À l’époque, le tir à l’arc, toujours pratiqué en grande partie par des aristocrates amateurs, arrive à la fin d’une ère, celle d’une activité à la mode pour l’élite sociale en Europe. Les Jeux Olympiques eux-mêmes étaient alors très différents de l’événement que nous connaissons aujourd’hui. En 1900, ils n’étaient que la section sportive d’un immense événement international appelé World Expos, qui ressemblait à nos expositions universelles contemporaines.
Treize compétitions associées de tir à l’arc étaient organisées durant les dates de l’événement, avec la participation de plus de 5000 archers, tous des hommes.
À ce jour, il n’y a pas de consensus officiel sur les compétitions dites ‘olympiques’ et celles qui ne l’étaient pas, bien que la page Wikipedia correspondante en énumère sept choisies par des chercheurs olympiques non identifiés. Les épreuves tirées, dont celle déliceusement appelée Au Cordon Doré, n’apparaîtront plus jamais après cela, et bien que les tournois aient été ouverts à tous, dans la pratique, presque tous les archers ayant concouru étaient français.

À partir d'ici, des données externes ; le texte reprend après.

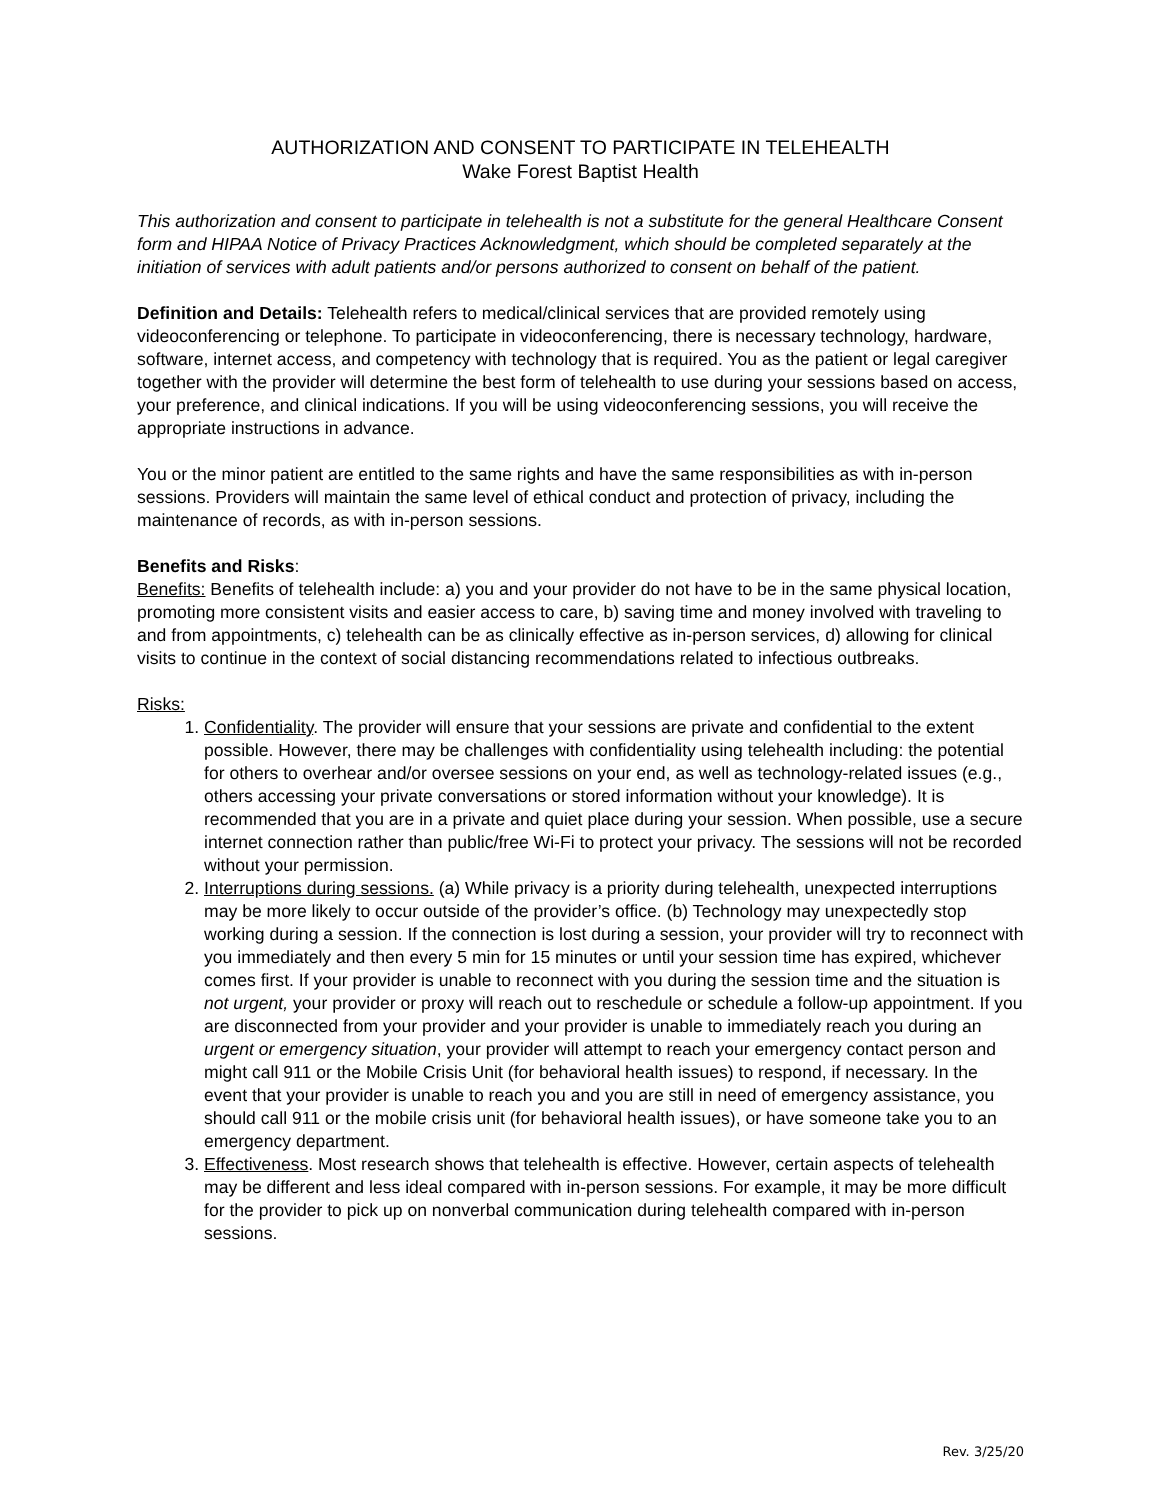AUTHORIZATION AND CONSENT TO PARTICIPATE IN TELEHEALTH
Wake Forest Baptist Health
This authorization and consent to participate in telehealth is not a substitute for the general Healthcare Consent form and HIPAA Notice of Privacy Practices Acknowledgment, which should be completed separately at the initiation of services with adult patients and/or persons authorized to consent on behalf of the patient.
Definition and Details: Telehealth refers to medical/clinical services that are provided remotely using videoconferencing or telephone. To participate in videoconferencing, there is necessary technology, hardware, software, internet access, and competency with technology that is required. You as the patient or legal caregiver together with the provider will determine the best form of telehealth to use during your sessions based on access, your preference, and clinical indications. If you will be using videoconferencing sessions, you will receive the appropriate instructions in advance.
You or the minor patient are entitled to the same rights and have the same responsibilities as with in-person sessions. Providers will maintain the same level of ethical conduct and protection of privacy, including the maintenance of records, as with in-person sessions.
Benefits and Risks:
Benefits: Benefits of telehealth include: a) you and your provider do not have to be in the same physical location, promoting more consistent visits and easier access to care, b) saving time and money involved with traveling to and from appointments, c) telehealth can be as clinically effective as in-person services, d) allowing for clinical visits to continue in the context of social distancing recommendations related to infectious outbreaks.
Risks:
1. Confidentiality. The provider will ensure that your sessions are private and confidential to the extent possible. However, there may be challenges with confidentiality using telehealth including: the potential for others to overhear and/or oversee sessions on your end, as well as technology-related issues (e.g., others accessing your private conversations or stored information without your knowledge). It is recommended that you are in a private and quiet place during your session. When possible, use a secure internet connection rather than public/free Wi-Fi to protect your privacy. The sessions will not be recorded without your permission.
2. Interruptions during sessions. (a) While privacy is a priority during telehealth, unexpected interruptions may be more likely to occur outside of the provider’s office. (b) Technology may unexpectedly stop working during a session. If the connection is lost during a session, your provider will try to reconnect with you immediately and then every 5 min for 15 minutes or until your session time has expired, whichever comes first. If your provider is unable to reconnect with you during the session time and the situation is not urgent, your provider or proxy will reach out to reschedule or schedule a follow-up appointment. If you are disconnected from your provider and your provider is unable to immediately reach you during an urgent or emergency situation, your provider will attempt to reach your emergency contact person and might call 911 or the Mobile Crisis Unit (for behavioral health issues) to respond, if necessary. In the event that your provider is unable to reach you and you are still in need of emergency assistance, you should call 911 or the mobile crisis unit (for behavioral health issues), or have someone take you to an emergency department.
3. Effectiveness. Most research shows that telehealth is effective. However, certain aspects of telehealth may be different and less ideal compared with in-person sessions. For example, it may be more difficult for the provider to pick up on nonverbal communication during telehealth compared with in-person sessions.
Rev. 3/25/20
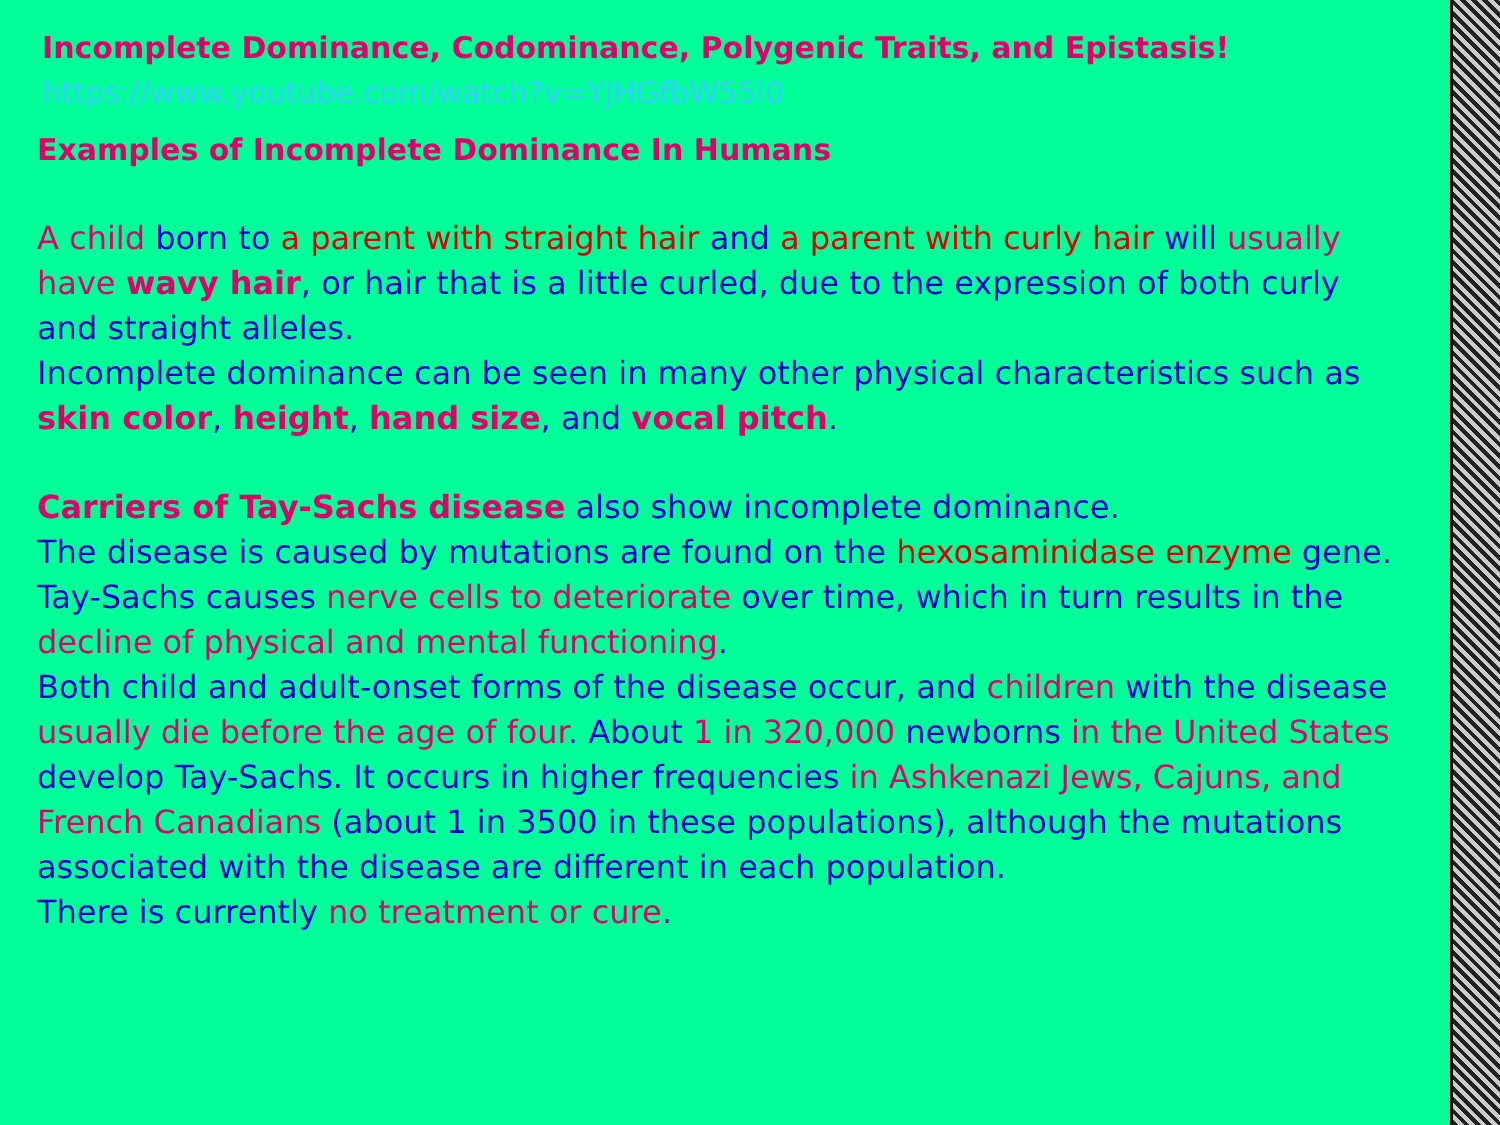Incomplete Dominance, Codominance, Polygenic Traits, and Epistasis!
https://www.youtube.com/watch?v=YJHGfbW55l0
Examples of Incomplete Dominance In Humans
A child born to a parent with straight hair and a parent with curly hair will usually have wavy hair, or hair that is a little curled, due to the expression of both curly and straight alleles.
Incomplete dominance can be seen in many other physical characteristics such as skin color, height, hand size, and vocal pitch.
Carriers of Tay-Sachs disease also show incomplete dominance.
The disease is caused by mutations are found on the hexosaminidase enzyme gene. Tay-Sachs causes nerve cells to deteriorate over time, which in turn results in the decline of physical and mental functioning.
Both child and adult-onset forms of the disease occur, and children with the disease usually die before the age of four. About 1 in 320,000 newborns in the United States develop Tay-Sachs. It occurs in higher frequencies in Ashkenazi Jews, Cajuns, and French Canadians (about 1 in 3500 in these populations), although the mutations associated with the disease are different in each population.
There is currently no treatment or cure.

Les épreuves par équipes apparaissent pour la première fois lors des Jeux olympiques de St Louis en 1904. Là encore, bien qu’officiellement ouvertes à tous, aucun athlète étranger n’y participe et l’épreuve devient de facto le championnat national américain.
En 1908, lorsque les Jeux Olympiques se déroulent pour la première fois à Londres, la meilleure archère du pays est alors Alice Legh. Elle décide de ne pas participer aux Jeux Olympiques afin de se préparer pour les championnats nationaux britanniques, qu’elle considère apparemment à l’époque comme plus prestigieux.
Lors de ces premières éditions des Jeux, le tir à l’arc n’a peut-être pas représenté une multitude de nations, mais les compétitions de 1904 et 1908 furent pionnières en ce qui concerne la présence de femmes.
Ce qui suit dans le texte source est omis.